Exercise aim.
Read the records and gather each line that includes "regulatory".

====== Provided data

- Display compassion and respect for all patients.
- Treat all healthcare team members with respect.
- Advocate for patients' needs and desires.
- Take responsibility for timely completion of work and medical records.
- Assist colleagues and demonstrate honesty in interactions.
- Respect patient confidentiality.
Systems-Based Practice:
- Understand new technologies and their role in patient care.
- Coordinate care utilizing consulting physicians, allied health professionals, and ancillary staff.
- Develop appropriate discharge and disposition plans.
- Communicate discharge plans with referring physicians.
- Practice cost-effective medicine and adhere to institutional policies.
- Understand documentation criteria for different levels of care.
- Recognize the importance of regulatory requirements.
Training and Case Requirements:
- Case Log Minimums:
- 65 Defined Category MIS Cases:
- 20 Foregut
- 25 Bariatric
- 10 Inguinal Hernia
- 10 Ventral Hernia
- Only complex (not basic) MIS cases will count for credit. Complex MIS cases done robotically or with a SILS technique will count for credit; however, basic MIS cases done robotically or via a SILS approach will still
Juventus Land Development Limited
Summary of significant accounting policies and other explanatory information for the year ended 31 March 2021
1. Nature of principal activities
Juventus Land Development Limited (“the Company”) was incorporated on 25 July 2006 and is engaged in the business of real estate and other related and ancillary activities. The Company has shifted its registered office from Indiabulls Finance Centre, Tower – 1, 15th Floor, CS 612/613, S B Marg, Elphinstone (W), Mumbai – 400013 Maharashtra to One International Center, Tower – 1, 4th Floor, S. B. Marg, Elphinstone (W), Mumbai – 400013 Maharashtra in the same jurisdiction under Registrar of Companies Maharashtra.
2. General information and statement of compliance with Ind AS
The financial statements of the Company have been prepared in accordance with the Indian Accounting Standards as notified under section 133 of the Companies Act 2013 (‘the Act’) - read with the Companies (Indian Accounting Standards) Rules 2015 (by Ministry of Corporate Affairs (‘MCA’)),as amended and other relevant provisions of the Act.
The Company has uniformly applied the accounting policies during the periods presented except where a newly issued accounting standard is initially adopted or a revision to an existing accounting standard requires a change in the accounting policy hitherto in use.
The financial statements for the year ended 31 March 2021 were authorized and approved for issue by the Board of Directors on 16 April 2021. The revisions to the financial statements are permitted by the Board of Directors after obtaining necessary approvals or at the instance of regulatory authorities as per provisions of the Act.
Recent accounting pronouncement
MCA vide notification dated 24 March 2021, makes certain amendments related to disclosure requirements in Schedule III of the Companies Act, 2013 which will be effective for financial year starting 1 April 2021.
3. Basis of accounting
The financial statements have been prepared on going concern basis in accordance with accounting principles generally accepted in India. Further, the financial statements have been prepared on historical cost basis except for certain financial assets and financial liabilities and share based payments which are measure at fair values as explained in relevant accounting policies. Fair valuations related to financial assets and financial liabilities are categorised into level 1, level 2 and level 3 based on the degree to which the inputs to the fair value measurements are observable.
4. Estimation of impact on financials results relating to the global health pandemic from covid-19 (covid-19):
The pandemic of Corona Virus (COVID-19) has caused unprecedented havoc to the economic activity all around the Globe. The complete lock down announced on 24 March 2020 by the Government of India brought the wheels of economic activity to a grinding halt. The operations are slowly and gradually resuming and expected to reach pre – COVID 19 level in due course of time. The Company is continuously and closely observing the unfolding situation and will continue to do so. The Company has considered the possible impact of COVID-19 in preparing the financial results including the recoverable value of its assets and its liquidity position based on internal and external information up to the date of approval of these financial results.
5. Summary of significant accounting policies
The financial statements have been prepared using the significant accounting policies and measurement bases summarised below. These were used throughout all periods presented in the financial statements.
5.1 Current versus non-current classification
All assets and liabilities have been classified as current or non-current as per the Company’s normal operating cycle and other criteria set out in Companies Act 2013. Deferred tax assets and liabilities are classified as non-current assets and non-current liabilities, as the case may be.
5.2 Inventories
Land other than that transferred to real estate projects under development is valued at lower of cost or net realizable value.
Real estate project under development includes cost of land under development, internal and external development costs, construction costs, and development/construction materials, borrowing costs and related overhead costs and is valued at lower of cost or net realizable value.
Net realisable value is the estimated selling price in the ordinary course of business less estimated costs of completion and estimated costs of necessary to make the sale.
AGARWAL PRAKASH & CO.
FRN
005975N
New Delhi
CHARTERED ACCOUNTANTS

============

Result.
- Recognize the importance of regulatory requirements.
The financial statements for the year ended 31 March 2021 were authorized and approved for issue by the Board of Directors on 16 April 2021. The revisions to the financial statements are permitted by the Board of Directors after obtaining necessary approvals or at the instance of regulatory authorities as per provisions of the Act.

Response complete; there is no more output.